Program Information
Cancer Therapy Outcome Prediction Based On Dempster-Shafer Theory and PET Imaging
C Lian1,4*, H Li2 , T Denoeux1 , H Chen2 , C. Robinson2 , P Vera3,4 , S Ruan4 , (1) Sorbonne University, University of Technology of Compiegne, CNRS, UMR 7253 Heudiasyc, 60205 Compiegne, France (2) Washington University School of Medicine, Saint Louis, MO, USA (3) Centre Henri-Becquerel, 76038 Rouen, France (4) University of Rouen, QuantIF - EA 4108 LITIS, 76000 Rouen, France
Presentations
MO-AB-BRA-10 (Monday, July 13, 2015) 7:30 AM - 9:30 AM Room: Ballroom A
Purpose:
In cancer therapy, utilizing FDG-18 PET image-based features for accurate outcome prediction is challenging because of 1) limited discriminative information within a small number of PET image sets, and 2) fluctuant feature characteristics caused by the inferior spatial resolution and system noise of PET imaging. In this study, we proposed a new Dempster-Shafer theory (DST) based approach, evidential low-dimensional transformation with feature selection (ELT-FS), to accurately predict cancer therapy outcome with both PET imaging features and clinical characteristics.
Methods:
First, a specific loss function with sparse penalty was developed to learn an adaptive low-rank distance metric for representing the dissimilarity between different patients' feature vectors. By minimizing this loss function, a linear low-dimensional transformation of input features was achieved.

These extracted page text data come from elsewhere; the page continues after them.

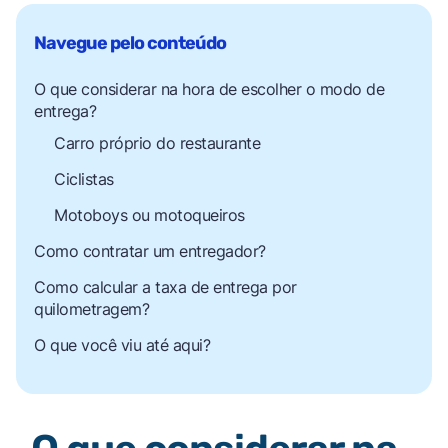
O que considerar na hora de escolher o modo de
entrega?
Carro próprio do restaurante
Ciclistas
Motoboys ou motoqueiros
Como contratar um entregador?
Como calcular a taxa de entrega por
quilometragem?
O que você viu até aqui?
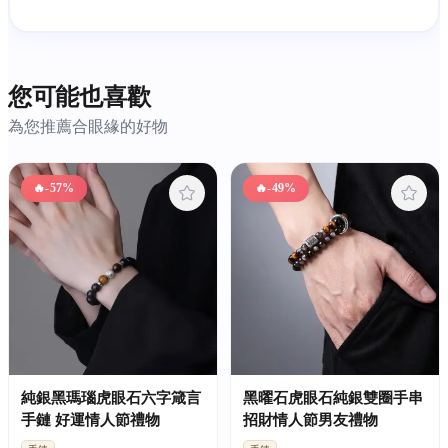
您可能也喜歡
為您推薦合眼緣的好物
🔥
-57%
🔥
-49%
純銀黑瑪瑙虎眼石六字箴言
黑曜石虎眼石純銀雙圈手串
手鏈 好運情人節禮物
招財情人節男友禮物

Also, imprecise features were excluded simultaneously by applying a l2,1-norm regularization of the learnt dissimilarity metric in the loss function. Finally, the learnt dissimilarity metric was applied in an evidential K-nearest-neighbor (EK-NN) classifier to predict treatment outcome.
Results:
Twenty-five patients with stage II-III non-small-cell lung cancer and thirty-six patients with esophageal squamous cell carcinomas treated with chemo-radiotherapy were collected. For the two groups of patients, 52 and 29 features, respectively, were utilized. The leave-one-out cross-validation (LOOCV) protocol was used for evaluation. Compared to three existing linear transformation methods (PCA, LDA, NCA), the proposed ELT-FS leads to higher prediction accuracy for the training and testing sets both for lung-cancer patients (100+/-0.0, 88.0+/-33.17) and for esophageal-cancer patients (97.46+/-1.64, 83.33+/-37.8). The ELT-FS also provides superior class separation in both test data sets.
Conclusion:
A novel DST-based approach has been proposed to predict cancer treatment outcome using PET image features and clinical characteristics. A specific loss function has been designed for robust accommodation of feature set incertitude and imprecision, facilitating adaptive learning of the dissimilarity metric for the EK-NN classifier.